---- GIVEN DATA

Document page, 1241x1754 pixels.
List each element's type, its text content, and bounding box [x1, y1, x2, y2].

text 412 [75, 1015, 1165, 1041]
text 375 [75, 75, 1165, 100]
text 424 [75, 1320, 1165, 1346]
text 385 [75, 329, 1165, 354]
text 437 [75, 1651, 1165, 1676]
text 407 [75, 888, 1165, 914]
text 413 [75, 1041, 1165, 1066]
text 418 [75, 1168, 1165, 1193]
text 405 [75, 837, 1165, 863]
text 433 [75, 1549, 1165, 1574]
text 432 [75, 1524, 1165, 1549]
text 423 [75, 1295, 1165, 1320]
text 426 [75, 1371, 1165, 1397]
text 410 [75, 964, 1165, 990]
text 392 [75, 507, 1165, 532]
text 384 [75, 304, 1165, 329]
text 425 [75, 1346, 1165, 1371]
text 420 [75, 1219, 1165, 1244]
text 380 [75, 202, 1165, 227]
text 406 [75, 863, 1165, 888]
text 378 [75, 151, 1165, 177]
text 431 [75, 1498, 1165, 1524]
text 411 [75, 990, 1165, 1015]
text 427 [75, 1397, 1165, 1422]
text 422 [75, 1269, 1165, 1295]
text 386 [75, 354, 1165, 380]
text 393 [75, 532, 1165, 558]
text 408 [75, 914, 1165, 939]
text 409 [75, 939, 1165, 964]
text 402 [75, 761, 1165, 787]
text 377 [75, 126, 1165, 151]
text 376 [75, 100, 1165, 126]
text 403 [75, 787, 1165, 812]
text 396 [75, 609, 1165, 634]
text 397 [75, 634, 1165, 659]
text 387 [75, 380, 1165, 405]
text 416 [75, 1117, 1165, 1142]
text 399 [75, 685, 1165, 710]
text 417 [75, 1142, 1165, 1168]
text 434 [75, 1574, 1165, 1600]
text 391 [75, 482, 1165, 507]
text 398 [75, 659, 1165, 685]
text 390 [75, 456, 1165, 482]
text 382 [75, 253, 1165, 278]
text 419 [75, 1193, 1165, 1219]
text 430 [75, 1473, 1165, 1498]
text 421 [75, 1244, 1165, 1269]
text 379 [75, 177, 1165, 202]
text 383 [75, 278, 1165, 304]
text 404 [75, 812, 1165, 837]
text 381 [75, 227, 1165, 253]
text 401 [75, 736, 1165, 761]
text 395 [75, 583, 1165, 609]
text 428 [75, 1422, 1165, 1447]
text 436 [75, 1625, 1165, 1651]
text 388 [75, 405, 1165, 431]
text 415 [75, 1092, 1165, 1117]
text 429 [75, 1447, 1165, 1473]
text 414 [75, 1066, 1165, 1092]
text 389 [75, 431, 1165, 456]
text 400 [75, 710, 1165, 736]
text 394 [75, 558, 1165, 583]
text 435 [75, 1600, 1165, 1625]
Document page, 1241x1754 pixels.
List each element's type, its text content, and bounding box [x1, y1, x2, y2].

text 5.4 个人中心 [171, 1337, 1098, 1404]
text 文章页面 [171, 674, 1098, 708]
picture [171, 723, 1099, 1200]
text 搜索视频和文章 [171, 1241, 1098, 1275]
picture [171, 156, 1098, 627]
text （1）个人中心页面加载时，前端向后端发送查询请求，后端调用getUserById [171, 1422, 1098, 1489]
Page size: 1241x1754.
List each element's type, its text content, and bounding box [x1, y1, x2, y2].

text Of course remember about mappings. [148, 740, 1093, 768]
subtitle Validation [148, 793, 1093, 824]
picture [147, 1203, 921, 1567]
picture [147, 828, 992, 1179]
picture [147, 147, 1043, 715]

--------

* YOUR INSTRUCTIONS *
All lines in the records above with "picture" need to be found and copied.

* ANSWER TO THIS TASK *
picture [171, 723, 1099, 1200]
picture [171, 156, 1098, 627]
picture [147, 1203, 921, 1567]
picture [147, 828, 992, 1179]
picture [147, 147, 1043, 715]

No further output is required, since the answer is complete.